[[ Exercise text open ]]

DONATE

Someday, I'll Have a Conversation

Apr 27, 2012

Human relationships are rich; they’re messy and demanding. We have learned the habit of cleaning them up with technology … But it’s a process in which we shortchange ourselves. Worse, it seems that over time we stop caring, we forget that there is a difference.

A recent article in The New York Times“The Flight from Conversation” – examines the role that technology and all the little devices we carry around and use to communicate with others are playing in changing the way we interact, relate and “connect” (or not) to one another. The article makes the point that:

We’ve become accustomed to a new way of being “alone together.” Technology-enabled, we are able to be with one another, and also elsewhere, connected to wherever we want to be. We want to customize our lives. We want to move in and out of where we are because the thing we value most is control over where we focus our attention. We have gotten used to the idea of being in a tribe of one, loyal to our own party.

It also shares that:

A 16-year-old boy who relies on texting for almost everything says almost wistfully, “Someday, someday, but certainly not now, I’d like to learn how to have a conversation.”

Someday … I’d like to learn to have a conversation.

Just yesterday Tom was on Facebook and sent a birthday greeting to a relative with whom he only communicates with via Facebook or twice a year at holidays.  Michael and Tom have talked often about how we find it fascinating that people wish each other “Happy Birthday” even though they have virtually no other communication with one another the rest of the year.  There seems to be a superficiality to so many of our human relationships.

[[ Exercise text closed ]]
[[ Data section open ]]

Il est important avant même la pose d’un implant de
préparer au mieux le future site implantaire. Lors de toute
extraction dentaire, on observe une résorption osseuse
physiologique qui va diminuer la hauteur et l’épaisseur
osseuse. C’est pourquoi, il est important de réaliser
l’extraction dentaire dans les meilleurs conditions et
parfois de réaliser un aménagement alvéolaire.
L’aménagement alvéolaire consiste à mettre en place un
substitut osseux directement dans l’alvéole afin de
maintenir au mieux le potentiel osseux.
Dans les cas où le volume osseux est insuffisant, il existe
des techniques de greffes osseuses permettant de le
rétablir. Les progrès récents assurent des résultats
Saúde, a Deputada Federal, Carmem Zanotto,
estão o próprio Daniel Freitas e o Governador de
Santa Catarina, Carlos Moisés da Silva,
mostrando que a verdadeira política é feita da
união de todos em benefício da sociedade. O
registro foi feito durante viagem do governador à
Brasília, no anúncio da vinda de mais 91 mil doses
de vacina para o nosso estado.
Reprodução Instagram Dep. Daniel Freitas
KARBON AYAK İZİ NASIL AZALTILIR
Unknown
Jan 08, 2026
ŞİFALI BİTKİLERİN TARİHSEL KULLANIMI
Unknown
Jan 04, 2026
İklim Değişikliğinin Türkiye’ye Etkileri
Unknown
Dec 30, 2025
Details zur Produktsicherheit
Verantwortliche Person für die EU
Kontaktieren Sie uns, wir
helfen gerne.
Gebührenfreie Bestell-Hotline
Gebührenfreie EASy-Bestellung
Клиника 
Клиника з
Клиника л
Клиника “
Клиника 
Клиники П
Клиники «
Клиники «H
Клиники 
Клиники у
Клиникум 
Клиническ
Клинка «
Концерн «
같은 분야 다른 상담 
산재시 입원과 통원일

[[ Data section closed ]]

*Work request 1:* According to the post about conversation and technology, which newspaper published "The Flight from Conversation"?
*Work request 2:* Please carry on the post about conversation and technology, picking up after its last sentence.
The items aren't needed for any of this.

*Answer space 1:* The New York Times

*Answer space 2:*
The fact is that most of us appreciate technology. We value the things it can do for us, the ease and speed with which we can communicate, the ready information we can gain from it. But we, also, value communication and connection on a face-to-face, personal and deeper level. It’s virtually impossible to have a real conversation, one in which we can see into another’s eyes, view another’s body language or feel another’s presence in an email, through a text, on Facebook or even on the phone. We need conversations with one another in the presence of one another to really, truly guage one another’s heart and soul. It’s as simple as that. Too often we sacrifice that kind of conversation – that deeper connection – for speed and efficiency, as well as for keeping others away:

In the silence of connection, people are comforted by being in touch with a lot of people — carefully kept at bay. We can’t get enough of one another if we can use technology to keep one another at distances we can control: not too close, not too far, just right.

With every new advance in technology – the radio, television, the computer, the smart phone – we gain something of great value. But we lose something of greater value, too. We lose more and more of the ability to connect on a human, more personal level. We erode the deeper connections we need.

And we allow to slip away the very real relationships we need to sustain our spirits and to nurture our souls with conversations that help us to grow in joy, in hope, in peace and in love.

Let us never forget how to balance our great technological innovations with our greater need for connections of substance and significance.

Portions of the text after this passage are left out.